Note: There are many ways to make your scrambled eggs even healthier, and one of them is adding tasty and healthy toppings. Look to things like kale, spinach or other leafy greens, slow-roasted tomatoes, chopped Brussels sprouts, black beans, and even a tiny bit of cheese. With these toppings to make them even better, the answer to "are scrambled eggs good for you" is a resounding "Yes!"

Healthy Tips for Making Healthy Scrambled Eggs

These tips can help ensure that no matter how you cook them, scrambled eggs are excellent.
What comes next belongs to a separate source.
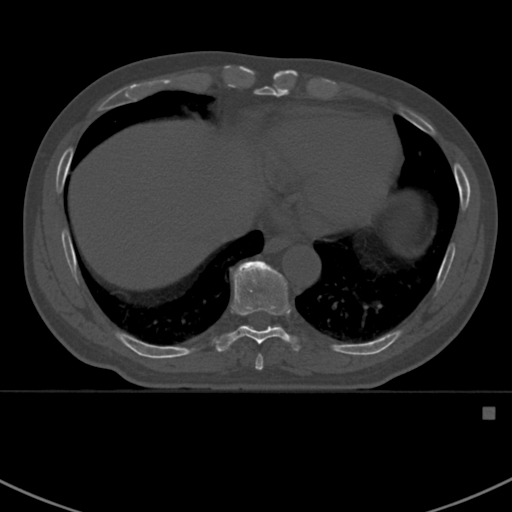
CT including the spine, one axial slice. Position 382 of 412 along the scan axis. Reconstruction kernel Br40s. Bone window (W 1800 / L 400 HU). 1.5 mm slice thickness. 512 × 512 image matrix, field of view 358 × 358 mm. Male patient, age 59 years. From the clinical record (not read from this slice): primary cancer: prostate.
Annotated regions visible in this slice (semi-automatically segmented with operator editing):
- T8 vertebra: bounding box (x1, y1, x2, y2) in pixels: (255, 355, 263, 371)
- T9 vertebra: (217, 260, 299, 352)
  1. Use fresh eggs. Though eggs can keep a long time in the fridge, if you are going to eat them as scrambled eggs, use them within the first week of purchase.
  2. Cook at the right temp and length. Eggs cooked on ultra-high heat will turn out rubbery and far too browned. Cooking them on low will get just the right consistency. Cook just long enough. Take the eggs out of the pan when they are just done – still wet, but not runny. Anything longer than this will ruin them.
  3. Stir is essential. Whisk eggs right before cooking. Wait until you are ready to pour them into the pan then give them a hard and fast whisk. This incorporates air, which makes them fluffier. Stir them while cooking. Never let eggs just sit there on the heat. Stir them constantly to ensure even cooking.
  4. No liquids added. Never add any liquid to the eggs, as it creates something far too wet. This includes milk or cream.
  5. Use the right skillet. You want to use a skillet that is just big enough, such as two eggs in an eight-inch skillet. This will help ensure even cooking.
  6. Wait to season. Season at the end of cooking, not at the start. That's because seasoning can break down the eggs, making them watery.